My father’s reach, it appeared, was a long one. He had recruited a paid spy in the Detective Department, from whom he had learned the nature of the evidence against Emily, and had thus discovered the truth concerning Perseus’s birth, and the conspiracy between Emily and Lord Tansor.
‘It was a most grievous blow,’ said Madame, ‘to learn that the Great Task could not now be accomplished through your marrying Perseus Duport. For several days your father shut himself away, eating little, and seeing no one. He had begun to recover his spirits a little when he received a telegraphic message with the news of Lady Tansor’s death, and also that the younger Duport brother was already married.’
‘A telegraphic message!’ I exclaimed in amazement. ‘From whom?’
‘Your father is a most resourceful man – it comes from his former time as confidential assistant to the late Mr Christopher Tredgold. He has retained many associations with people, not always of the most elevated character, who are willing, and well able, to help him obtain almost any information he may require. He himself has travelled incognito to London, and on several occasions to Northamptonshire, when it was necessary for him to do so.
‘You should also know that he has employed someone at Evenwood, who has been constantly observing events there. It was this person who sent the telegraphic message.’
‘That will be Captain Willoughby,’ I said, confidently.
‘No,’ replied Madame. ‘Not Captain Willoughby, not exactly, although he, too, as you now know, was assigned by your father to keep a daily watch over you. It was Jonah Barrington, the head footman, who served under the captain during the Russian War. It has been through Barrington that we have been regularly assured of your safety and well-being, which you must believe have always been our greatest concern.
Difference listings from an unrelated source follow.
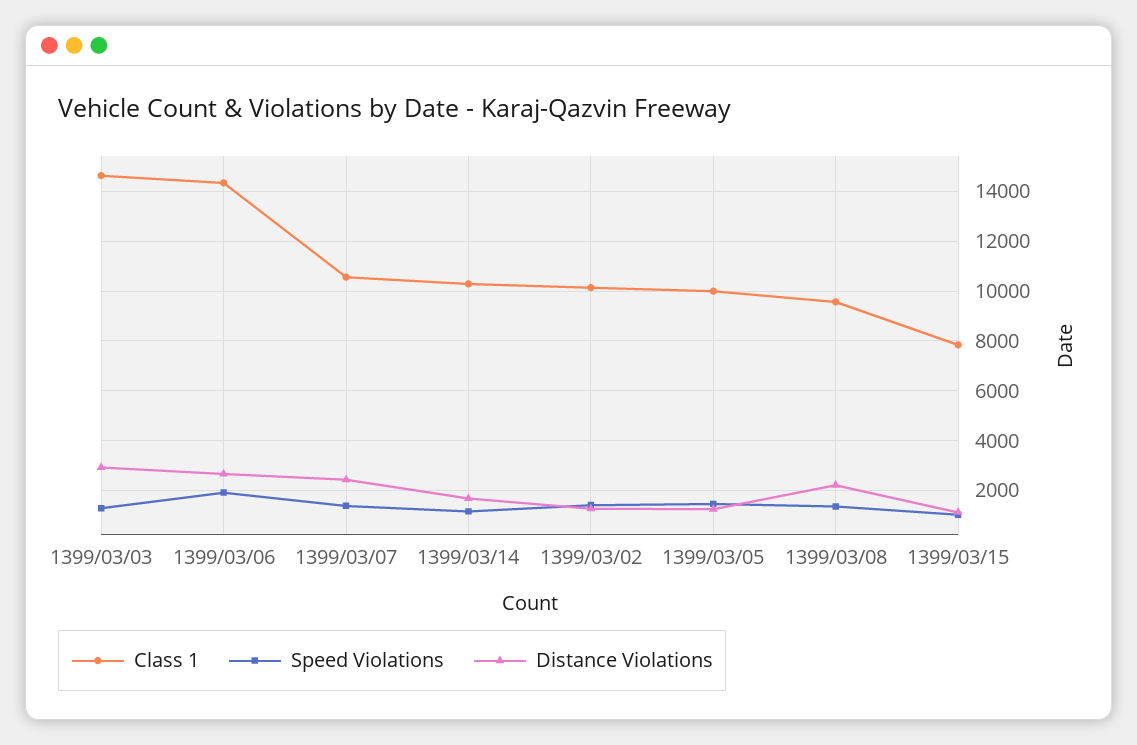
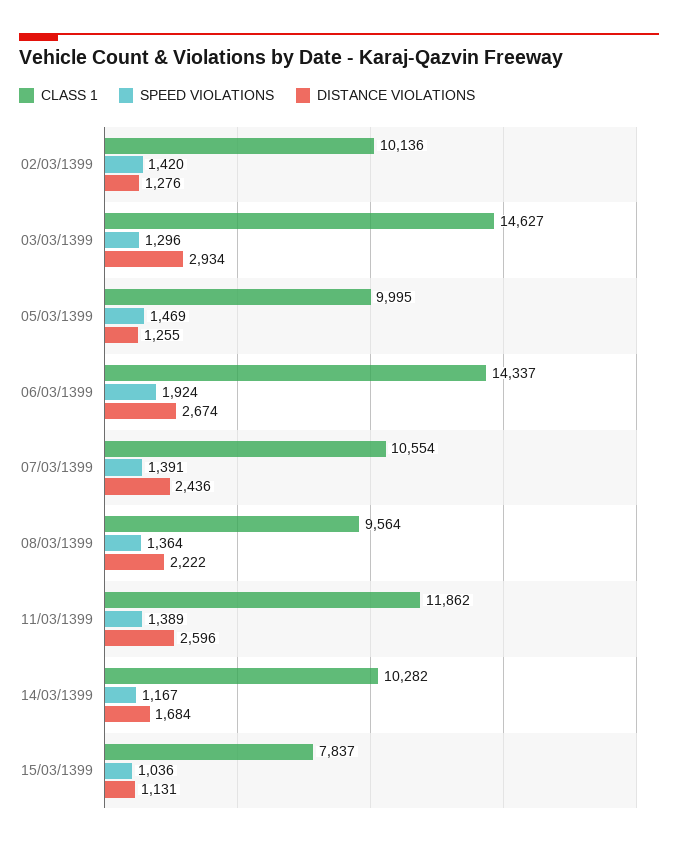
  {
    "Class 1": {
      "1399/03/03": 14627,
      "1399/03/06": 14337,
      "1399/03/07": 10554,
      "1399/03/14": 10282,
      "1399/03/02": 10136,
      "1399/03/05": 9995,
      "1399/03/08": 9564,
-     "1399/03/15": 7837
+     "1399/03/15": 7837,
+     "11/03/1399": 11862
    },
    "Speed Violations": {
      "1399/03/03": 1296,
      "1399/03/06": 1924,
      "1399/03/07": 1391,
      "1399/03/14": 1167,
      "1399/03/02": 1420,
      "1399/03/05": 1469,
      "1399/03/08": 1364,
-     "1399/03/15": 1036
+     "1399/03/15": 1036,
+     "11/03/1399": 1389
    },
    "Distance Violations": {
      "1399/03/03": 2934,
      "1399/03/06": 2674,
      "1399/03/07": 2436,
      "1399/03/14": 1684,
      "1399/03/02": 1276,
      "1399/03/05": 1255,
      "1399/03/08": 2222,
-     "1399/03/15": 1131
+     "1399/03/15": 1131,
+     "11/03/1399": 2596
    }
  }

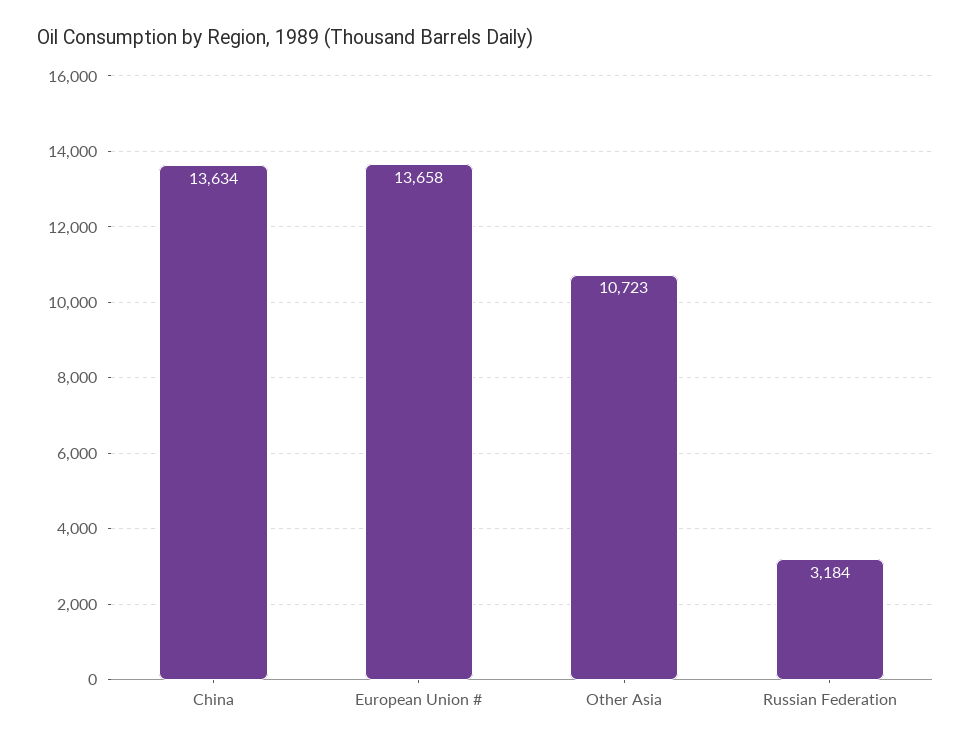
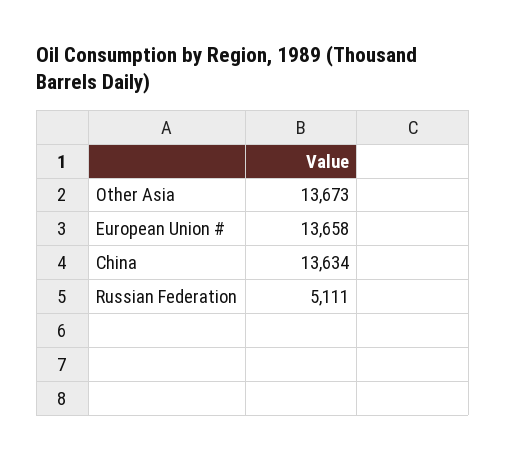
  {
    "China": 13634,
    "European Union #": 13658,
-   "Other Asia": 10723,
+   "Other Asia": 13673,
-   "Russian Federation": 3184
+   "Russian Federation": 5111
  }

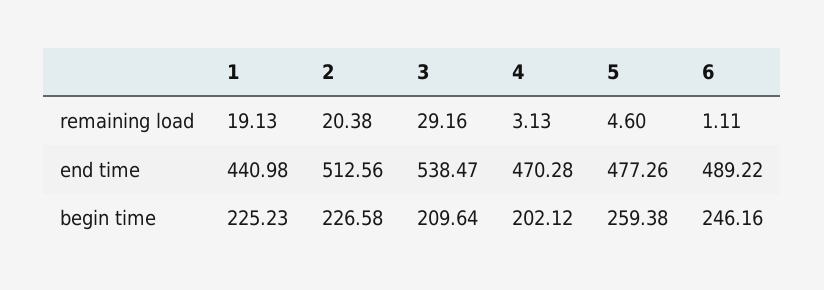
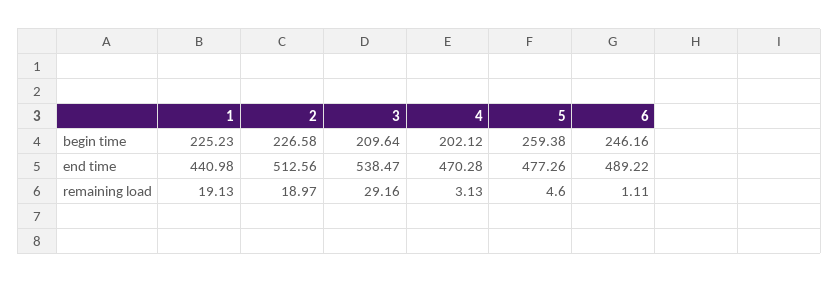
  {
    "1": {
      "remaining load": 19.13,
      "end time": 440.98,
      "begin time": 225.23
    },
    "2": {
-     "remaining load": 20.38,
+     "remaining load": 18.97,
      "end time": 512.56,
      "begin time": 226.58
    },
    "3": {
      "remaining load": 29.16,
      "end time": 538.47,
      "begin time": 209.64
    },
    "4": {
      "remaining load": 3.13,
      "end time": 470.28,
      "begin time": 202.12
    },
    "5": {
      "remaining load": 4.6,
      "end time": 477.26,
      "begin time": 259.38
    },
    "6": {
      "remaining load": 1.11,
      "end time": 489.22,
      "begin time": 246.16
    }
  }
‘As for Captain Willoughby, his real name is Willoughby Le Grice, and he is your father’s oldest and most trusted friend, who stood by him through all his years of exile, and on whom he will always be able to depend.’
Barrington! Bleak-faced, ever-silent Barrington, who had brought me my supper on my first night at Evenwood! Every day since then, it now appeared, he had been my unseen and unrecognized guard, for which I supposed I must be in his debt. His familiar presence had never once raised the slightest suspicion in me that he was anything other than he seemed, and as I had described him in my Book of Secrets. Yet I saw now that it was the very fact of his being so unobtrusive and unremarkable that made him a most efficient spy.
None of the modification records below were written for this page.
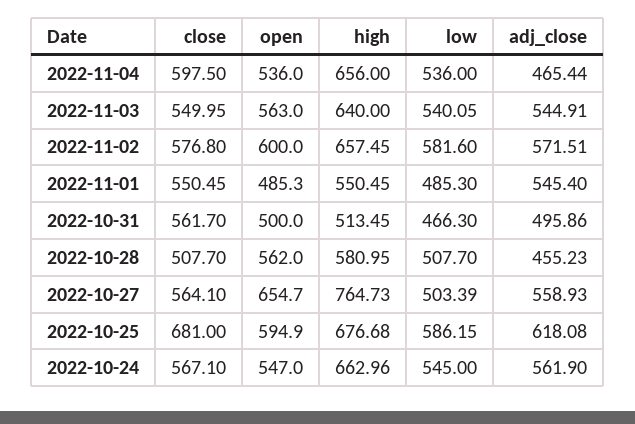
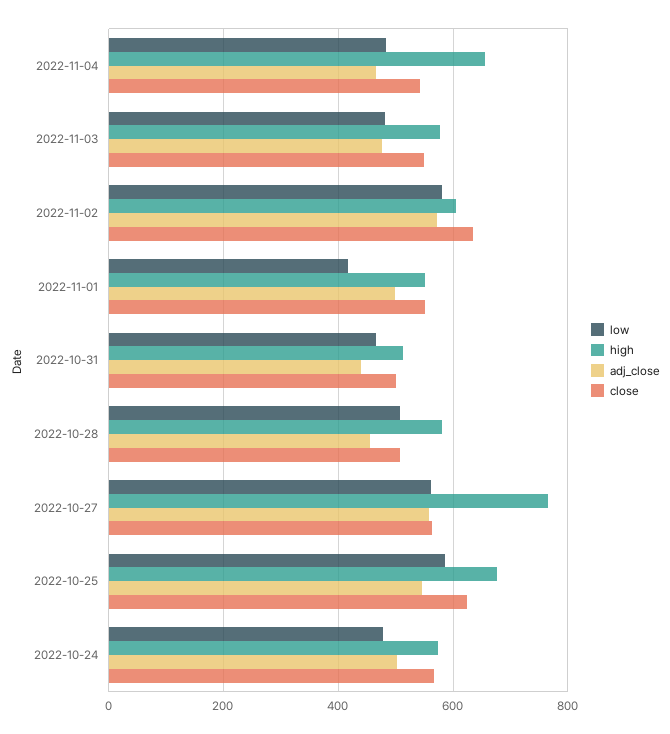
  {
    "close": {
-     "2022-11-04": 597.5,
+     "2022-11-04": 540,
      "2022-11-03": 549.95,
-     "2022-11-02": 576.8,
+     "2022-11-02": 640,
      "2022-11-01": 550.45,
-     "2022-10-31": 561.7,
+     "2022-10-31": 500,
      "2022-10-28": 507.7,
      "2022-10-27": 564.1,
-     "2022-10-25": 681,
+     "2022-10-25": 620,
      "2022-10-24": 567.1
    },
-   "open": {
-     "2022-11-04": 536,
-     "2022-11-03": 563,
-     "2022-11-02": 600,
-     "2022-11-01": 485.3,
-     "2022-10-31": 500,
-     "2022-10-28": 562,
-     "2022-10-27": 654.7,
-     "2022-10-25": 594.9,
-     "2022-10-24": 547
-   },
    "high": {
      "2022-11-04": 656,
-     "2022-11-03": 640,
+     "2022-11-03": 580,
-     "2022-11-02": 657.45,
+     "2022-11-02": 600,
      "2022-11-01": 550.45,
      "2022-10-31": 513.45,
      "2022-10-28": 580.95,
      "2022-10-27": 764.73,
      "2022-10-25": 676.68,
-     "2022-10-24": 662.96
+     "2022-10-24": 580
    },
    "low": {
-     "2022-11-04": 536,
+     "2022-11-04": 480,
-     "2022-11-03": 540.05,
+     "2022-11-03": 480,
      "2022-11-02": 581.6,
-     "2022-11-01": 485.3,
+     "2022-11-01": 420,
      "2022-10-31": 466.3,
      "2022-10-28": 507.7,
-     "2022-10-27": 503.39,
+     "2022-10-27": 560,
      "2022-10-25": 586.15,
-     "2022-10-24": 545
+     "2022-10-24": 480
    },
    "adj_close": {
      "2022-11-04": 465.44,
-     "2022-11-03": 544.91,
+     "2022-11-03": 480,
      "2022-11-02": 571.51,
-     "2022-11-01": 545.4,
+     "2022-11-01": 500,
-     "2022-10-31": 495.86,
+     "2022-10-31": 440,
      "2022-10-28": 455.23,
      "2022-10-27": 558.93,
-     "2022-10-25": 618.08,
+     "2022-10-25": 540,
-     "2022-10-24": 561.9
+     "2022-10-24": 500
    }
  }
To my further astonishment, it also appeared that it was Barrington who, at my father’s instigation, had contrived to have my predecessor, Miss Plumptre, dismissed. Having removed the brooch that the maid had been accused of stealing, and hidden it in her room, he had then solemnly sworn that he had seen her leaving Emily’s apartments, on a day when her mistress was absent in London, at the very time that the object was thought to have been taken. A search of her room had then been instigated; the brooch had been discovered; and, despite her continued – and most outraged – protestations of innocence, the hapless Miss Dorothy Plumptre had instantly been sent away, so providing Madame with the opportunity she had needed to try to place me in Lady Tansor’s employ.